Methods: We compared epidemiological, clinical and viral features of H7N9 influenza of 10 fatal cases and 30 survivors.
Results: Increasing age (p = 0.021), smoking (p = 0.04), underlying medical background (p = 0.05) and chronic drug use (p = 0.042) had a strong relationship with death due to H7N9 infection. Serological inflammatory markers were higher in fatal cases compared to survivors. Acute respiratory distress syndrome (100%), respiratory failure (100%), co-infection with bacteria (60%), shock (50%) and congestive heart failure (50%) were the most common complications observed in fatal cases. The median time from onset of symptoms to antiviral therapy was 4.6 and 7.4 days in those who survived and those who died, respectively (p = 0.04).
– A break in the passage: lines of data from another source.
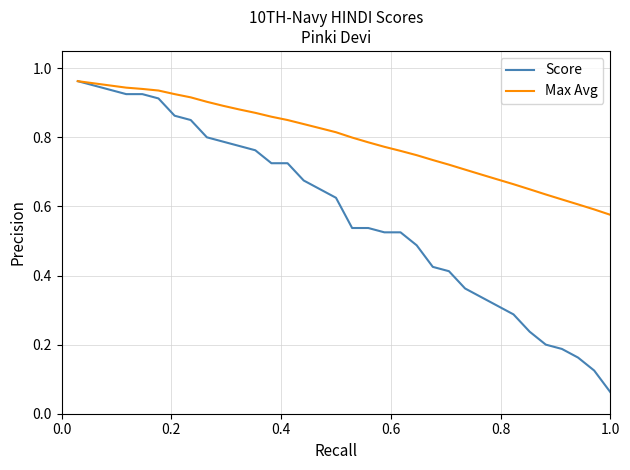

Which series has the largest total across all categories?

Max Avg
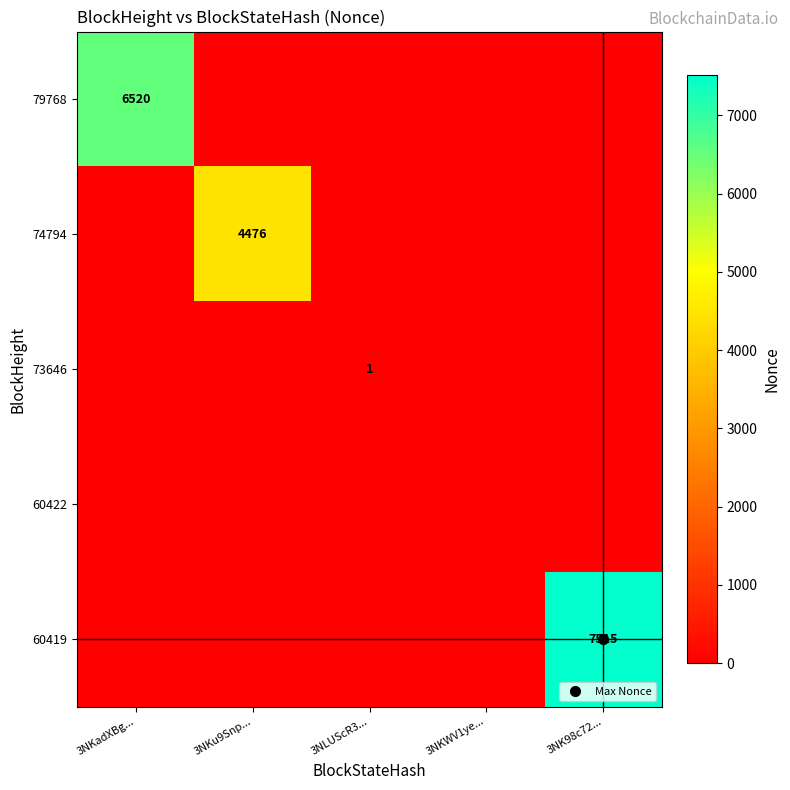

Which category has the highest value in the 60419 series?

3NK98c72...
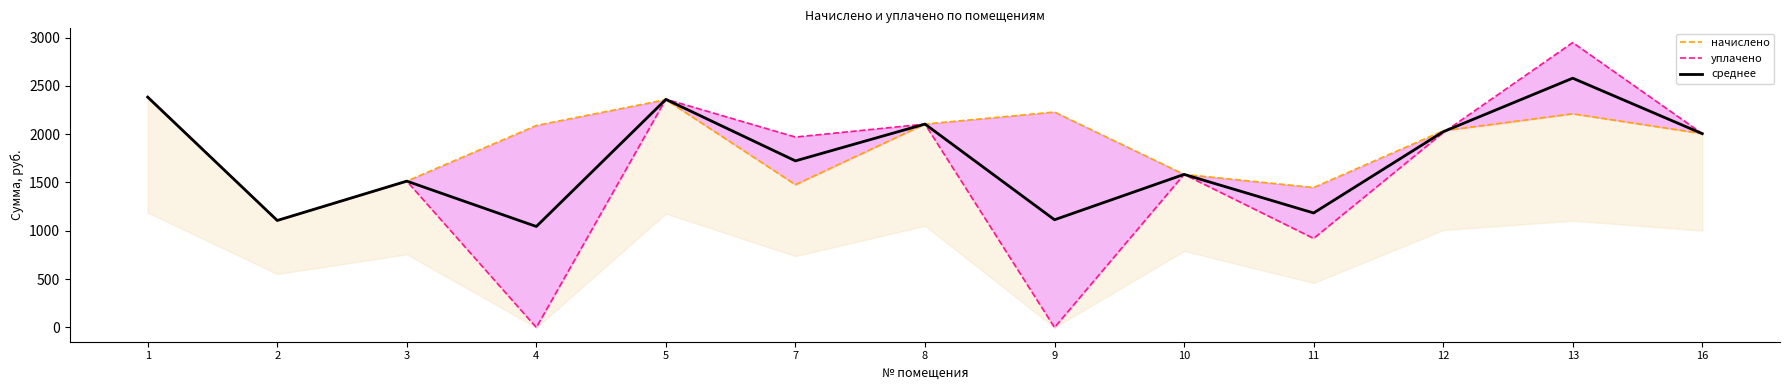

At which label does начислено first exceed 2034?

1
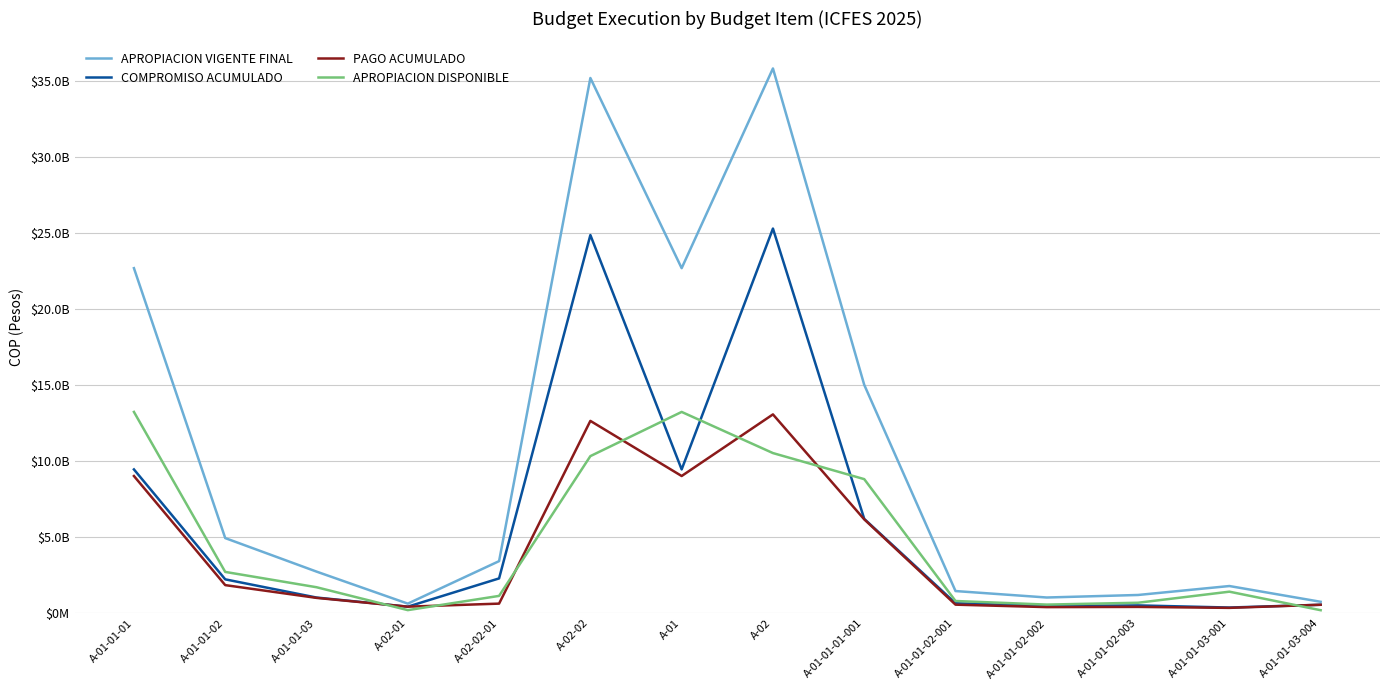

At A-01-01-02-002, list the series in order from largest to smallest.

APROPIACION VIGENTE FINAL, APROPIACION DISPONIBLE, COMPROMISO ACUMULADO, PAGO ACUMULADO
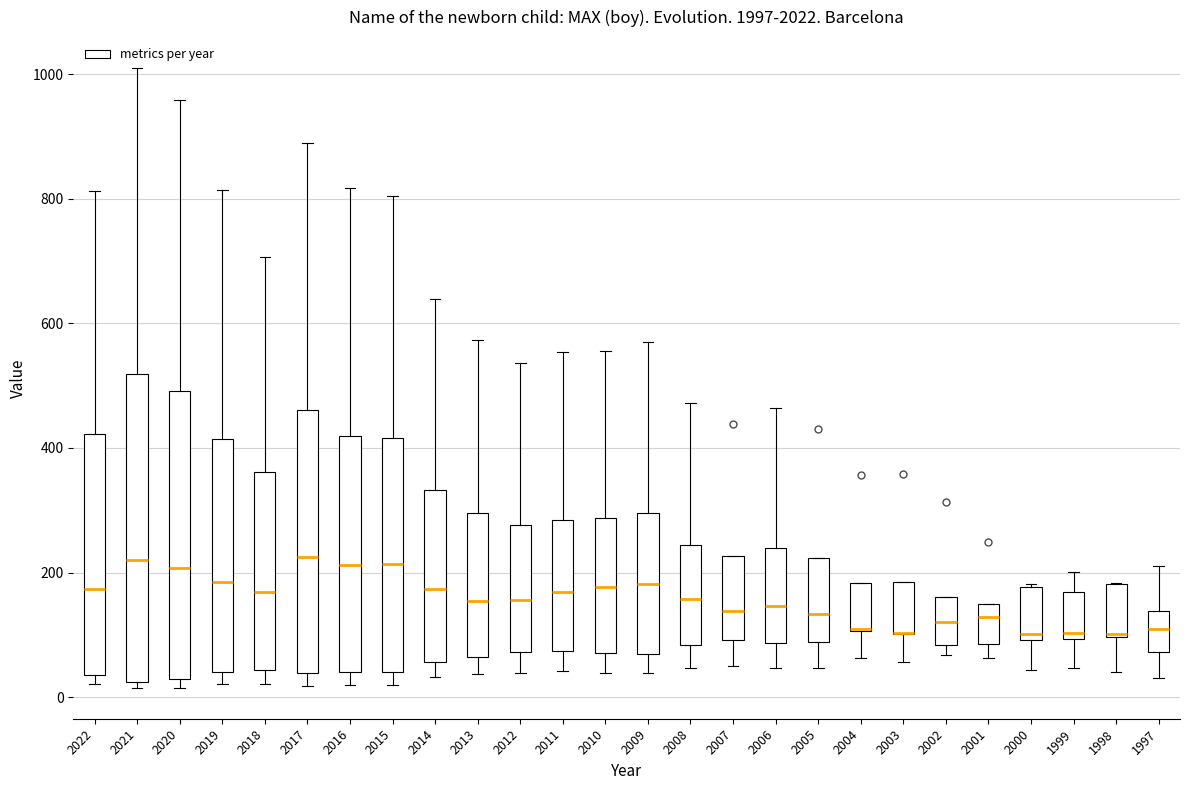

Which box is the tallest, from its lower edge to its upper edge?

2021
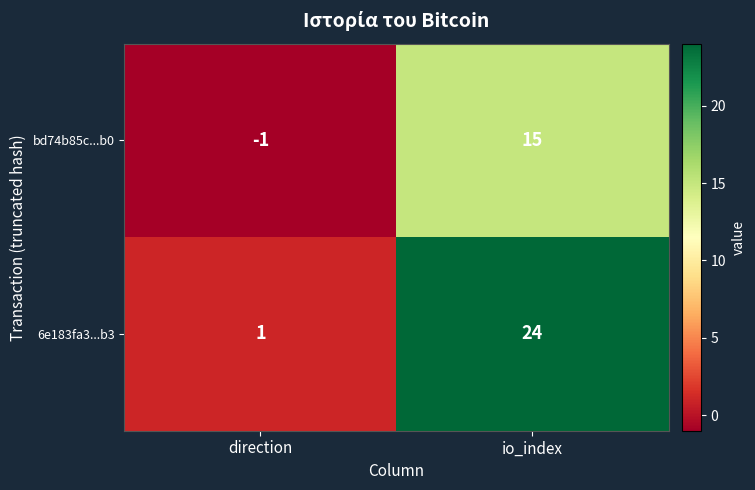

Where is 6e183fa3...b3 nearest to the value 12?

direction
Viral HA, NA and MP nucleotide sequences of isolates from both study groups exhibited high molecular genetic homology.
Conclusions: Age along with a history of smoking, chronic lung disease, immuno-suppressive disorders, chronic drug use and delayed Oseltamivir treatment are risk factors which might contribute to fatal outcome in human H7N9 infection.
Keywords: Avian influenza A (H7N9) virus; Clinical symptoms; Epidemiology; Fatal outcome.